Collection entries:
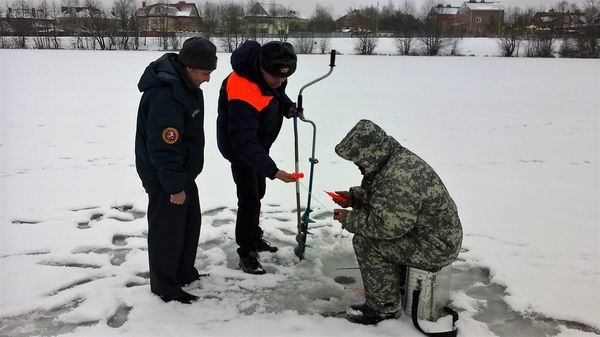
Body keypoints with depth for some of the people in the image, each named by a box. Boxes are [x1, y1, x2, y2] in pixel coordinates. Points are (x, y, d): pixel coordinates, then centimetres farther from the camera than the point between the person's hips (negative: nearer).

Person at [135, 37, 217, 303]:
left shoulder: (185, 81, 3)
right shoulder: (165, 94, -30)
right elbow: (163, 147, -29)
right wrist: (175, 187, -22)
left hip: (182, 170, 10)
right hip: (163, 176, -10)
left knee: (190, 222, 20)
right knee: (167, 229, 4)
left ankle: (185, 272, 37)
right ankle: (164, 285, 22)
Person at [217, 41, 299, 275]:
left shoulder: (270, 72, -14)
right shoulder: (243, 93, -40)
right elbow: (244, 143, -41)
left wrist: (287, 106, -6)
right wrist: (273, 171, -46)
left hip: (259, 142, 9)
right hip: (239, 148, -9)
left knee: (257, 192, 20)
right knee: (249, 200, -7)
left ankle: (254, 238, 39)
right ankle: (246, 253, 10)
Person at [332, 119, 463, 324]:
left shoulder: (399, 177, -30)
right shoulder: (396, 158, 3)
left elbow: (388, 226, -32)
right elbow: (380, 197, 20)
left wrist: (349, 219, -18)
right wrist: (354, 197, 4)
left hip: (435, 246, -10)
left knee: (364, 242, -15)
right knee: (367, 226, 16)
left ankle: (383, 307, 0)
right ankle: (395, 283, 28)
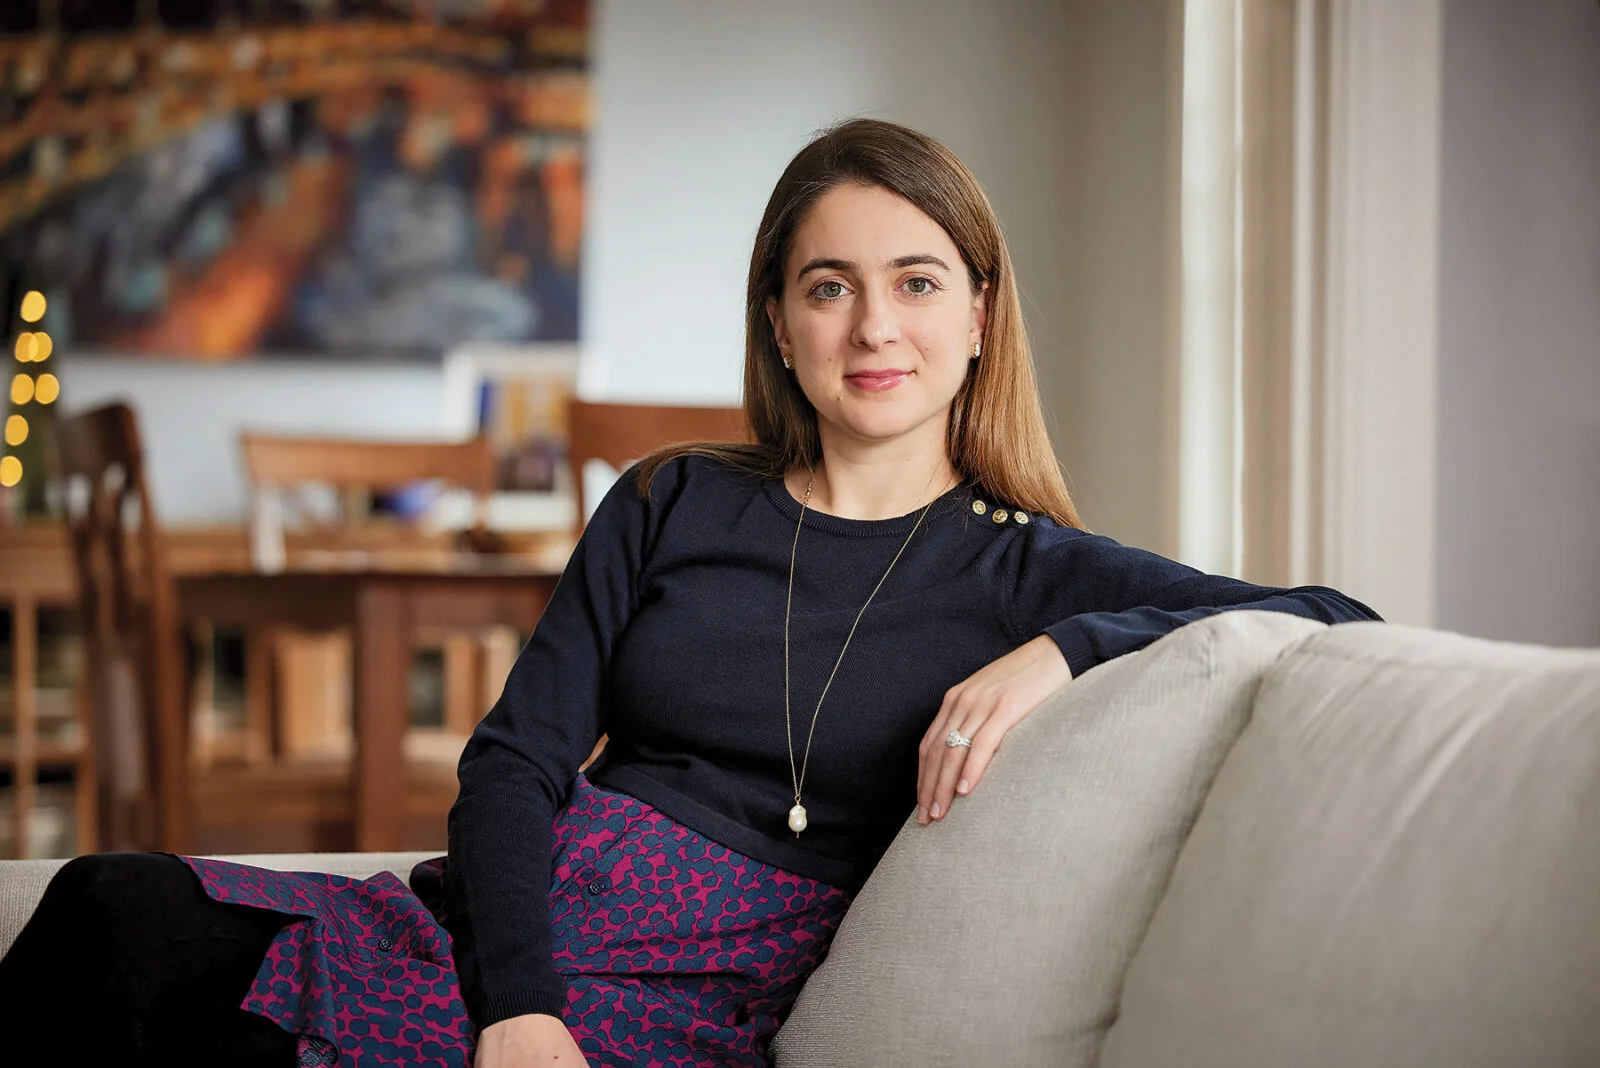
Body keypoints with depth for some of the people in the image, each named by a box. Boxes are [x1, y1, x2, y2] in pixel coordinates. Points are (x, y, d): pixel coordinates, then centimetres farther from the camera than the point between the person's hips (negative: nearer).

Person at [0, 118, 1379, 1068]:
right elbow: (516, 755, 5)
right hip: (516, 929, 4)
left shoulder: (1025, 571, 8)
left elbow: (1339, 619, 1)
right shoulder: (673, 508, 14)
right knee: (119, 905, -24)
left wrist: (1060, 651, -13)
...
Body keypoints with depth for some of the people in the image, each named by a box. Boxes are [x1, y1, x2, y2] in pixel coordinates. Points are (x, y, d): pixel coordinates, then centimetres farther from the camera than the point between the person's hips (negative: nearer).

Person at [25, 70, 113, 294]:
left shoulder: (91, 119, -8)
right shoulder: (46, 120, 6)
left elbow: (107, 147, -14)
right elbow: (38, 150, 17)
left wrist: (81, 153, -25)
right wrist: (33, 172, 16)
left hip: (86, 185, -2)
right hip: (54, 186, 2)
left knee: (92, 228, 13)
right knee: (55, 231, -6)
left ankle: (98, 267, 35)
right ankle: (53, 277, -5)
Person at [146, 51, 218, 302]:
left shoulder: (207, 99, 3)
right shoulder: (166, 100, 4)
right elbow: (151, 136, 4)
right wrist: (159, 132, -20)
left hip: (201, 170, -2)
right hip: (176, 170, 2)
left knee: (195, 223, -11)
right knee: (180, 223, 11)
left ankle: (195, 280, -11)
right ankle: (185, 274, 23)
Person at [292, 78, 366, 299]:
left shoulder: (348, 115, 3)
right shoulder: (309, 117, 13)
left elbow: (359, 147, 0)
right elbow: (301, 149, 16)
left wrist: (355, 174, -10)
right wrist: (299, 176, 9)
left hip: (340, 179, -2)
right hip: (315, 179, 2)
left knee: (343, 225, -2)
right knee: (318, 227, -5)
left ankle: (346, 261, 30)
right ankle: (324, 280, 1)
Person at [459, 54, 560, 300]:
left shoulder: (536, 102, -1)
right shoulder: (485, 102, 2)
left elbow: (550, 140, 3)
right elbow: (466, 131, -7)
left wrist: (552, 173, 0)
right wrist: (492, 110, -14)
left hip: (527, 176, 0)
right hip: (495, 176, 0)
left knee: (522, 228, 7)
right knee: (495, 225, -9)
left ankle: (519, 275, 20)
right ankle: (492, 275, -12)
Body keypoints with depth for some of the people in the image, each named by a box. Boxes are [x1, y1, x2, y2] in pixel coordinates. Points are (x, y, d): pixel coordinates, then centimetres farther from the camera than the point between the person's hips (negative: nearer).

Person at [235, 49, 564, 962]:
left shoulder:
--
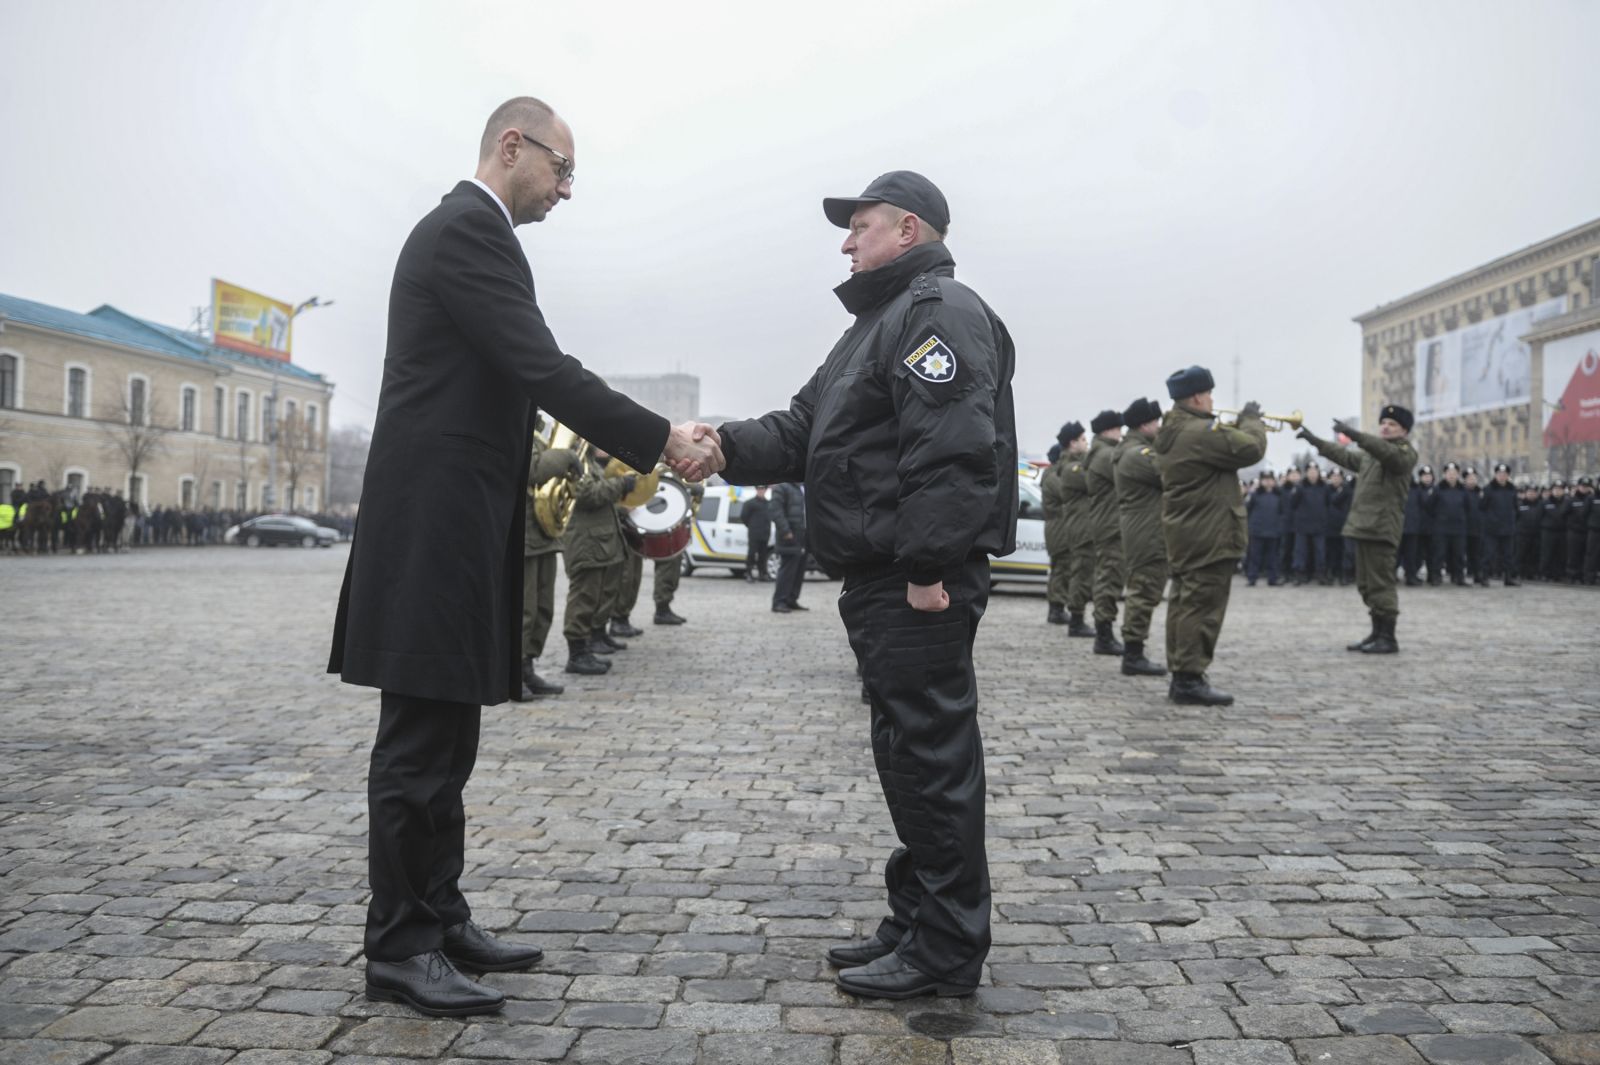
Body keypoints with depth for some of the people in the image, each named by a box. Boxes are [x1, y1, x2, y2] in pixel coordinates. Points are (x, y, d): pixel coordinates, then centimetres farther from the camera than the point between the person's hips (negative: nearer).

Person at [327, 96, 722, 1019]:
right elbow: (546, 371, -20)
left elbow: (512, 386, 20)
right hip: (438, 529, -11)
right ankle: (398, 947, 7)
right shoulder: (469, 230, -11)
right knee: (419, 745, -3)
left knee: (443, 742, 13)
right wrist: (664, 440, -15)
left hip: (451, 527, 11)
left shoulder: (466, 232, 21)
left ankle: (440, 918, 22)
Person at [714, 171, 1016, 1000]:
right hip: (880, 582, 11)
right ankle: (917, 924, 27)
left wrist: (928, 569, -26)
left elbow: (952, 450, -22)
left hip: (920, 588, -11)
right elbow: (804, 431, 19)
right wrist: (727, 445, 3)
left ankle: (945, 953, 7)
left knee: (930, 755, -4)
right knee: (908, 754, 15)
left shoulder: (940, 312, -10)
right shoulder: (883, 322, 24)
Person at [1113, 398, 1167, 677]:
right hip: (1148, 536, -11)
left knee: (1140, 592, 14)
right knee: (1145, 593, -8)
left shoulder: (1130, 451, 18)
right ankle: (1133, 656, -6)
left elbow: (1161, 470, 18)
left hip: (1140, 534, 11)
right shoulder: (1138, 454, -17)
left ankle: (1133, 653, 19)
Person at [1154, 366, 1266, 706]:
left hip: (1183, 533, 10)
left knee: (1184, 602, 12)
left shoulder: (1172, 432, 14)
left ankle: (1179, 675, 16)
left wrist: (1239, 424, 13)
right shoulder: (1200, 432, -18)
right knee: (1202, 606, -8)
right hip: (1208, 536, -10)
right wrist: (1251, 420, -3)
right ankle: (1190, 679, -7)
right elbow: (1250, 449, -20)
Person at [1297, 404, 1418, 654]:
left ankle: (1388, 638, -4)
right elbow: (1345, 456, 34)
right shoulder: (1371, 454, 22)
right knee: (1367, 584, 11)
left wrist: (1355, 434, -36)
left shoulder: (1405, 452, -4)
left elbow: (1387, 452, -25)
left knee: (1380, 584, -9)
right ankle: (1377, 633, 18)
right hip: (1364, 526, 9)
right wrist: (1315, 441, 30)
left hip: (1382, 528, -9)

▶ [PROBLEM TO SOLVE] Reproduce the lines of the entries verbatim, from the line containing "right hip: (1208, 536, -10)" through the line containing "right wrist: (1315, 441, 30)", including both of those lines.

▶ [THE COMPLETED TASK]
right hip: (1208, 536, -10)
right wrist: (1251, 420, -3)
right ankle: (1190, 679, -7)
right elbow: (1250, 449, -20)
Person at [1297, 404, 1418, 654]:
left ankle: (1388, 638, -4)
right elbow: (1345, 456, 34)
right shoulder: (1371, 454, 22)
right knee: (1367, 584, 11)
left wrist: (1355, 434, -36)
left shoulder: (1405, 452, -4)
left elbow: (1387, 452, -25)
left knee: (1380, 584, -9)
right ankle: (1377, 633, 18)
right hip: (1364, 526, 9)
right wrist: (1315, 441, 30)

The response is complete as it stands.